Al parecer Rendón convenció a Peñalosa de polarizar la campaña y abandonar la tesis de que le convenía la fragmentación entre muchos candidatos, una teoría que después de la entrada de Antanas Mockus a la contienda comenzó a mostrar sus limitaciones.

Por lo tanto, es de esperar que Peñalosa de un paso más a la derecha tanto en los temas económicos como en los morales para acentuar sus diferencias frente a Gustavo Petro, quien seguramente será caricaturizado como el representante de una izquierda no muy lejana del Polo que llevó a la ciudad a la crisis.

Pero más allá de lo paradójico de que Peñalosa termine con quien fue visto como el principal enemigo de su partido un año atrás, la decisión de acoger a J.J Rendón implica un riesgo grande para él.

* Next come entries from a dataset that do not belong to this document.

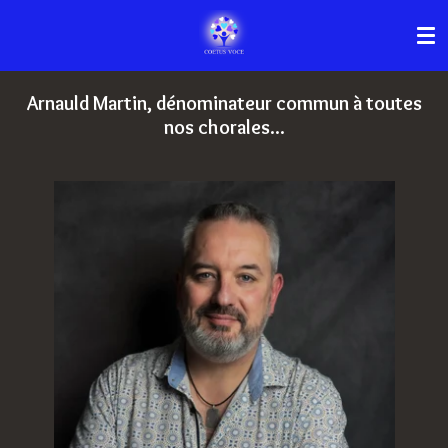
Passer
au
contenu
principal
Arnauld Martin, dénominateur commun à toutes
nos chorales...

Por un lado, porque queda la sensación de que en momentos críticos (¿desesperados?) Peñalosa abandona ciertas convicciones. Por otro, queda la impresión de que no solo se trata de que Uribe apoye a Peñalosa sino que en realidad la U se tomó la campaña, lo que puede alienar a una base de los verdes que aún está con Peñalosa. Y lo más importante, porque el candidato Verde ya tiene una imagen negativa que supera el 40 por ciento.

Las encuestas muestran que un porcentaje significativo de bogotanos asocian el problema de las losas de Transmilenio o incluso la decisión de los bolardos con un tema de corrupción, uno de los males más grandes que aquejan hoy en día a la ciudad. Y en la última encuesta, en el ranking de honestidad, Peñalosa aparecía después de Petro, Mockus, Galán y Parody.

Tener ahora de asesor a una persona cuyas credenciales no se asocian precisamente con la transparencia puede aumentarle esa imagen negativa.

Petro, sin duda, aprovechará la vinculación de J.J. Rendón a la campaña de Peñalosa para mostrar que el candidato Verde, lejos de ser autónomo, en realidad es el candidato no solo de Uribe sino de la U, el partido que fue cómplice de la corrupción de la administración Moreno en Bogotá. Y Antanas Mockus tendrá una evidencia más de que su decisión de abandonar el Partido Verde tenía fundamento.

En el mes que queda se verá el verdadero efecto J.J., y se sabrá qué tanto la fama -buena y mala- que lo precede tiene una base real.